Beetlestone’s exclusion of the Little Sisters from the litigation is further troubling given that they have a more direct interest in the outcome of the case than the Pennsylvania attorney general does. The Pennsylvania attorney general sued the Trump administration supposedly on behalf of the women of Pennsylvania whom might be harmed by the religious exemption, while the Little Sisters seek to vindicate their own interest—one of religious liberty.

The Court Case Is Moving Fast

The Little Sisters, who are represented by Becket, immediately filed an appeal with the Third Circuit Court of Appeals. How quickly the federal appellate court rules, however, is unclear. But time is of the essence because, on Thursday, December 14, Beetlestone will hold a hearing on Pennsylvania’s motion for a preliminary injunction—which if granted would prevent the religious exemption from taking effect. A decision on the preliminary injunction motion is likely to follow shortly after the hearing, Eric Rassbach, deputy general counsel at Becket, told me, because the Pennsylvania attorney general asked for a resolution before year’s end.

While pursuing their appeal in the Third Circuit, the Little Sisters will also be heading to federal court in San Francisco on December 1 to support their request to intervene in the tag-team legal challenge to the religious exemption brought by the attorneys general of California, Delaware, Maryland, New York, and Virginia. The Tuesday hearing will serve a two-fold purpose: the court will consider both the Little Sisters’ motion to intervene and the attorneys general’s motion for a preliminary injunction.

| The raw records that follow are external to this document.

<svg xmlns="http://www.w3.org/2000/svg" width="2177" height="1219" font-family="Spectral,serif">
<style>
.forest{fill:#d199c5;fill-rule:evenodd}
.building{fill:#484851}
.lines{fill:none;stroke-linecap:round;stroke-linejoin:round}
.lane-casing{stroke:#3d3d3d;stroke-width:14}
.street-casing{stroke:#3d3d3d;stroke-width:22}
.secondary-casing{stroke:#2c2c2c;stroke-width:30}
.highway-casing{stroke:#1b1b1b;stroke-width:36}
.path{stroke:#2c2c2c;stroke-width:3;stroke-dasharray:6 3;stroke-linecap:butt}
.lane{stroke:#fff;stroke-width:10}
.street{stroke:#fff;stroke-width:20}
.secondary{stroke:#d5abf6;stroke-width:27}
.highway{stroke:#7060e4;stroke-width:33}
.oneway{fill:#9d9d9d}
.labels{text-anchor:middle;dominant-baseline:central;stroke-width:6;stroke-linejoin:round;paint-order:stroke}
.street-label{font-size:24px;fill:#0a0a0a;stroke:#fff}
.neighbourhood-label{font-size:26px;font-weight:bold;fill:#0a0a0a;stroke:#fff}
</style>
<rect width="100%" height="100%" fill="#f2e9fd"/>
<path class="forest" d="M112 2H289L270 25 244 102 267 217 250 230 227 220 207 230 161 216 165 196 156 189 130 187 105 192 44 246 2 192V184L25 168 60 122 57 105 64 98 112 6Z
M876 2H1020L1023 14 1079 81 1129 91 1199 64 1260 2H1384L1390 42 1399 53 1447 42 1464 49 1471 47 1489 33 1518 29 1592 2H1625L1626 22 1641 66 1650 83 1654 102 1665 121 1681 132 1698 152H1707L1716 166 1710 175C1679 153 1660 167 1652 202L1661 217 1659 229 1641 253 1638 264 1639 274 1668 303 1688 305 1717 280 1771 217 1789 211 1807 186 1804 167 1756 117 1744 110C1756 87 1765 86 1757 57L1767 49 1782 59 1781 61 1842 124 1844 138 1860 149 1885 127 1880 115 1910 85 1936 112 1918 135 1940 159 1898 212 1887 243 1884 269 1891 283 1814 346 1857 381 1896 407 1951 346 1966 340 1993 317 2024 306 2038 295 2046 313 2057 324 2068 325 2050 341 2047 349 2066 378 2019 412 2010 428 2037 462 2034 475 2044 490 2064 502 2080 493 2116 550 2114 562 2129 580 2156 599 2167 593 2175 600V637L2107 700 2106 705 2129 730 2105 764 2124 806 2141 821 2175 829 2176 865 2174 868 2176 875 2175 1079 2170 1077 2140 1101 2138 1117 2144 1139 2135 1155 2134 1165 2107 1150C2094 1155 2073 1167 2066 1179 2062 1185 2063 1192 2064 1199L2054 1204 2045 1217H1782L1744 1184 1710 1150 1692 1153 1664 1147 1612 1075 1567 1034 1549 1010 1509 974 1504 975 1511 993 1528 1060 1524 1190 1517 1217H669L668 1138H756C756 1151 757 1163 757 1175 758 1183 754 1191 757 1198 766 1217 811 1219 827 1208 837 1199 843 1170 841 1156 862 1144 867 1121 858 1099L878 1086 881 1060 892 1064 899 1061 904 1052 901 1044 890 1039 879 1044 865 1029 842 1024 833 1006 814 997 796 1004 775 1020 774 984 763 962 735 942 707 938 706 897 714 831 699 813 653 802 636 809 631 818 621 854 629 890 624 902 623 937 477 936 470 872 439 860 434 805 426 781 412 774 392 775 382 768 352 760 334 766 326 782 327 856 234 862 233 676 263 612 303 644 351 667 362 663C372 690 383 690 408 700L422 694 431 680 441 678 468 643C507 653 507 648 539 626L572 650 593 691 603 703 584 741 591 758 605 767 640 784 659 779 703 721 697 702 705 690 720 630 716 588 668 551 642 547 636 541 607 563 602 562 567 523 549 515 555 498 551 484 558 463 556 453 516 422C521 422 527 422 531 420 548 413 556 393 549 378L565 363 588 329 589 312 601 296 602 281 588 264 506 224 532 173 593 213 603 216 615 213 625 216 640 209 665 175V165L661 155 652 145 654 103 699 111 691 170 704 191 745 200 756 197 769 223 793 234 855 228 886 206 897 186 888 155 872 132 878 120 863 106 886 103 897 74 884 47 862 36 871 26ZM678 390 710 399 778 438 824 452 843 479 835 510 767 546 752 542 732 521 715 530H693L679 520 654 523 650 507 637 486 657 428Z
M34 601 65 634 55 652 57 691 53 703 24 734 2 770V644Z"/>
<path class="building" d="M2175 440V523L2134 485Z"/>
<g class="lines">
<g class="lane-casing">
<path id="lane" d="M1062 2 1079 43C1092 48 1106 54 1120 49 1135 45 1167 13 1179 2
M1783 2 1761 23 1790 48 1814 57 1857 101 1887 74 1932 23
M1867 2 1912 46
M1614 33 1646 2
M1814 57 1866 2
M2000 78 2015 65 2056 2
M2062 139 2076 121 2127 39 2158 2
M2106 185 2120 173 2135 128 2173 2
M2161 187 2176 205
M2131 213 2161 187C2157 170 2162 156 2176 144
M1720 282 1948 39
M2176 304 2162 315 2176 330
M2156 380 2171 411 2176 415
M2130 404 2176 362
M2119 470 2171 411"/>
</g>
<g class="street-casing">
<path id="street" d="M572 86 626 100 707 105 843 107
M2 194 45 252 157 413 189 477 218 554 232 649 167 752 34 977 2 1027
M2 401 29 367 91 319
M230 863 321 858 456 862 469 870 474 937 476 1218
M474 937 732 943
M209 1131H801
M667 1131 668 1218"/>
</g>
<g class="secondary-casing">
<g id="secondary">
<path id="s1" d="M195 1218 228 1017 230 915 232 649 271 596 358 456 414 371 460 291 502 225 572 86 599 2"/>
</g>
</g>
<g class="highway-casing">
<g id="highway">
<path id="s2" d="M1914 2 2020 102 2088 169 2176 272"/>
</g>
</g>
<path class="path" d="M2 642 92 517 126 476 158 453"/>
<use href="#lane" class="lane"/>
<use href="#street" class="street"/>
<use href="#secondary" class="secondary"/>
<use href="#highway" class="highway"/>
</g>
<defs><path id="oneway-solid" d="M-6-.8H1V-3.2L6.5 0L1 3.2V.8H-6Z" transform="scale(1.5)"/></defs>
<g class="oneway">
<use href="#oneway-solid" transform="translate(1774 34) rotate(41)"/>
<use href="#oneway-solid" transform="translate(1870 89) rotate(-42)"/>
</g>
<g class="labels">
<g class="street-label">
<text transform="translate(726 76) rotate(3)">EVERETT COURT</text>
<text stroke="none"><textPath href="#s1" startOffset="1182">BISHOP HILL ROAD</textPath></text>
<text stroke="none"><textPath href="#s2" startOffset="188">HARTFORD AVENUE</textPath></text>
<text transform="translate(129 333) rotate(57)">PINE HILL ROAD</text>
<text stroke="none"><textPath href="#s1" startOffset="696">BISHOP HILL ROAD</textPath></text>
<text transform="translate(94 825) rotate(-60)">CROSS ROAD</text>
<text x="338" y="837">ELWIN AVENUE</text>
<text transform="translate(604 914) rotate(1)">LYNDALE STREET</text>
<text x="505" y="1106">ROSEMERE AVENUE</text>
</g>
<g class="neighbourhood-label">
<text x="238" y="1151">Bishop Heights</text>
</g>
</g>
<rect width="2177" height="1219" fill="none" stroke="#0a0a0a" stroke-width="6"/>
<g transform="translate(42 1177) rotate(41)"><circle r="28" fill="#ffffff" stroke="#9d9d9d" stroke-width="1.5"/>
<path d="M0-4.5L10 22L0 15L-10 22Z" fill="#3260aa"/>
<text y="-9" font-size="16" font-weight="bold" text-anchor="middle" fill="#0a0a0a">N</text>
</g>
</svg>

It seems unlikely the Little Sisters will fare any better before San Francisco federal judge Haywood S. Gilliam Jr., also an Obama appointee, because, as Becket points out in their motion to intervene, the plaintiffs challenging the religious exemption have taken pains to game the judicial system: “[S]even other lawsuits have been filed nationwide. In only two of those lawsuits, including this one [in San Francisco], have the plaintiffs filed motions for preliminary injunctive relief. Plaintiffs appear to believe that there is a political aspect to this litigation, as they have not sought interim injunctive relief in any cases assigned to Republican-appointed judges.” So it is not just the Little Sisters the plaintiffs prefer to avoid in a court of law!

We will soon know if the attorneys general’s strategy worked, at least in the short-term. In the long-term, another trip to the Supreme Court appears inevitable, with or without the Little Sisters.